Maxime De Blasi, habitant de Paris, essayiste et auteur-compositeur-interprète, dénonce l'inflation des téléservices proposés par les mairies.

 

Si vous habitez Paris comme moi, vous avez peut-être récemment tenté de faire renouveler votre passeport ou votre carte d’identité. Il y a trois mois, je me suis donc connecté sur le site « Services en ligne » de Paris afin d’obtenir un « rendez-vous titres d’identité » dans l’une des mairies d’arrondissements pour déposer le dossier de demande et les pièces justificatives en « présentiel », ultérieurement instruits par l’Agence nationale des titres sécurisés (ANTS).

 

Or, cette prise de rendez-vous ne peut s’effectuer que sur ce site et le hic c’est qu’il répond systématiquement qu’« aucun rendez-vous n’est actuellement disponible » et ce sur « les cinq prochaines semaines » ! – délai de prise de rendez-vous pour un dépôt des pièces auquel se rajoute le délai d’instruction par les services de la mairie puis de traitement par l’ANTS. Et la carte censée afficher la géographie des créneaux disponibles reste désespérément vide.

+---+

CONSIGNE: D'après le texte, pour quelle période le site affiche-t-il qu'aucun rendez-vous n'est disponible ? Les lignes qui viennent ensuite sont indépendantes du texte.

DONNÉES FOURNIES:

+---+

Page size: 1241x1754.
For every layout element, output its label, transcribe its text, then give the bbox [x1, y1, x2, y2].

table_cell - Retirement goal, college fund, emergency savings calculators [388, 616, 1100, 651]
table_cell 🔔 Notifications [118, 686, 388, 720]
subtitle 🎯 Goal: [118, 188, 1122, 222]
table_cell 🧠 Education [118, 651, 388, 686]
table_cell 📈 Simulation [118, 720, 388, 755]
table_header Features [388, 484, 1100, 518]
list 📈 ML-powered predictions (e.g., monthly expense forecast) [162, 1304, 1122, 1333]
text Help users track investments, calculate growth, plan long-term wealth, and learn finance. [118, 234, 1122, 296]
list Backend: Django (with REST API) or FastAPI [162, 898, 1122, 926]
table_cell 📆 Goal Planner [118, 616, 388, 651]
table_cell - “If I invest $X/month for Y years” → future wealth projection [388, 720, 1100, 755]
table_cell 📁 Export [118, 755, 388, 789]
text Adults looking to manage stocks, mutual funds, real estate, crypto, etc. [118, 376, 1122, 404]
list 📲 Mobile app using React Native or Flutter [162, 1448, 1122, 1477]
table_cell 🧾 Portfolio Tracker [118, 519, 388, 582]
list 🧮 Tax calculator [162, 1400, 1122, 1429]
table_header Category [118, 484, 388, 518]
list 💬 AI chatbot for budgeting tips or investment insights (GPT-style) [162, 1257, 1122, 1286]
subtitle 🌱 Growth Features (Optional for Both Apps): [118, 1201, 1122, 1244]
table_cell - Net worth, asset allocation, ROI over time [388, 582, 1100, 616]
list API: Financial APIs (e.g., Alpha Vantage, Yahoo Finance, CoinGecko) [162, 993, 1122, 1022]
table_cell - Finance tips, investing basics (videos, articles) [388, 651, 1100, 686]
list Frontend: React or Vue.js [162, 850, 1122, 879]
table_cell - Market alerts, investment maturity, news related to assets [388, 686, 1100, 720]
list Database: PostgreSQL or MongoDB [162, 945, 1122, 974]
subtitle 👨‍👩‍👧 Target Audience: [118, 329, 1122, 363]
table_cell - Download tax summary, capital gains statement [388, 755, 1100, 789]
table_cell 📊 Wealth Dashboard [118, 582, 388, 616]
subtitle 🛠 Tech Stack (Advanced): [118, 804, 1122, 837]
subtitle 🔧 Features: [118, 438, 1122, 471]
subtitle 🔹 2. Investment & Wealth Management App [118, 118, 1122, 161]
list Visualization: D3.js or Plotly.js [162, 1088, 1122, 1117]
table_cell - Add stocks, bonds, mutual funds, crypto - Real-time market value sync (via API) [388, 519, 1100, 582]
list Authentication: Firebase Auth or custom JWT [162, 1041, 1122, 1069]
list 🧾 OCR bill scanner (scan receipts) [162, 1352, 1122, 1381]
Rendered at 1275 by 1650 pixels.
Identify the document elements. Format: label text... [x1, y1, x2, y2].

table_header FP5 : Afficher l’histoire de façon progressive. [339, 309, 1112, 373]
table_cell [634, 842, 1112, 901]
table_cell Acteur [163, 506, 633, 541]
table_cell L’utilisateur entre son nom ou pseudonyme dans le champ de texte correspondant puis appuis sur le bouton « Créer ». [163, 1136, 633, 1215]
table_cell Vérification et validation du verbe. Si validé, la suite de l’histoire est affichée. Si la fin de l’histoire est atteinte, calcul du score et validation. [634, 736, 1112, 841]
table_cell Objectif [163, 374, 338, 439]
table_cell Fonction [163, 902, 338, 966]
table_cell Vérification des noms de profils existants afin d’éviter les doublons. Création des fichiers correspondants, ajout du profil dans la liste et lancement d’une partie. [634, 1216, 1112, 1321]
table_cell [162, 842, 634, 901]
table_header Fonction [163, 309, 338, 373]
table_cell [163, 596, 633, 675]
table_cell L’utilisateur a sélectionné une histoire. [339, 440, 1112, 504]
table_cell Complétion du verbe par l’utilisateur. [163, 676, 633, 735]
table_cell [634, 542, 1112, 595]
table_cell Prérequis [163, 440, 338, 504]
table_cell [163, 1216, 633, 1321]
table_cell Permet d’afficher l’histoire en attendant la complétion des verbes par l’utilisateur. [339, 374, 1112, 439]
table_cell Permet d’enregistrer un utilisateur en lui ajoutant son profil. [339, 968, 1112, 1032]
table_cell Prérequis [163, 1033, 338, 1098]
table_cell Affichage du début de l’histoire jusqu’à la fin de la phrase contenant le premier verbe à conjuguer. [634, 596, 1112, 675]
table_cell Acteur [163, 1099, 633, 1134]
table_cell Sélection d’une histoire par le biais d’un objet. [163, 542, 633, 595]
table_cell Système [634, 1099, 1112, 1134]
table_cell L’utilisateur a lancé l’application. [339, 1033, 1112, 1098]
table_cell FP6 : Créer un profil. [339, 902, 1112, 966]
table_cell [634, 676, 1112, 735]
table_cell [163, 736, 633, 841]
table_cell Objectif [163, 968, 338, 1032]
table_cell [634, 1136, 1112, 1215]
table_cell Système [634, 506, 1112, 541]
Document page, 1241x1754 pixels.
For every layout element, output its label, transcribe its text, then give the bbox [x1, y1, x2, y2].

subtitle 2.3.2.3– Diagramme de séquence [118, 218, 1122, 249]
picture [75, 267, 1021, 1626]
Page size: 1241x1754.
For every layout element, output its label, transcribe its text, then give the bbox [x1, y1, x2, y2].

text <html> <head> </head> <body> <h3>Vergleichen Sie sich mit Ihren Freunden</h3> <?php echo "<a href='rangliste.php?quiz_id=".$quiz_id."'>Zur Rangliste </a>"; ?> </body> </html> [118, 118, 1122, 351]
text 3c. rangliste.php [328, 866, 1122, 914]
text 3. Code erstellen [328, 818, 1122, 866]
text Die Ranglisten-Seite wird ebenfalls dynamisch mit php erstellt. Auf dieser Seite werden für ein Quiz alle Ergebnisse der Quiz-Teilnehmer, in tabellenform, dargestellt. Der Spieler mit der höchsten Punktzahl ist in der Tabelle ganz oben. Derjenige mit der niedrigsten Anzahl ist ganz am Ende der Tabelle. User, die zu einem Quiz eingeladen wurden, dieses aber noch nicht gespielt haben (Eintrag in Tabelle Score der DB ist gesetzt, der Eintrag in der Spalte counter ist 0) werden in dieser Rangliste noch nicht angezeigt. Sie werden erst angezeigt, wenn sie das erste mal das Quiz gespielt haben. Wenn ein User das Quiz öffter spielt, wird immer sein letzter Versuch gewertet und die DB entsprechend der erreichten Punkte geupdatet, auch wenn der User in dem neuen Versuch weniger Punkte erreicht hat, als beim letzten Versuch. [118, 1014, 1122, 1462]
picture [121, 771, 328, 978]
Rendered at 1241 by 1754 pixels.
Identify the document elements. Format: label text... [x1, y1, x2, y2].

+---+

CORRIGÉ: Pour les cinq prochaines semaines.